■ **REQUIRED WORK**: Where a record contains a picture, omit it; otherwise reproduce the listing exactly.

■ **RECORDED INFORMATION**:
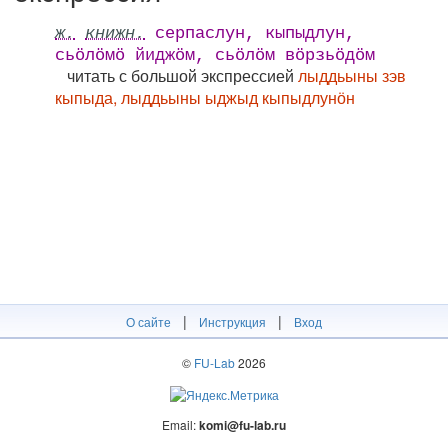
ж.
книжн.
серпаслун, кыпыдлун,
сьӧлӧмӧ йиджӧм, сьӧлӧм вӧрзьӧдӧм
читать с большой экспрессией
лыддьыны зэв
кыпыда, лыддьыны ыджыд кыпыдлунӧн
|
|
О сайте
Инструкция
Вход
©
FU-Lab
2026
Email:
komi@fu-lab.ru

■ **EXERCISE ANSWER**:
ж.
книжн.
серпаслун, кыпыдлун,
сьӧлӧмӧ йиджӧм, сьӧлӧм вӧрзьӧдӧм
читать с большой экспрессией
лыддьыны зэв
кыпыда, лыддьыны ыджыд кыпыдлунӧн
|
|
О сайте
Инструкция
Вход
©
FU-Lab
2026
Email:
komi@fu-lab.ru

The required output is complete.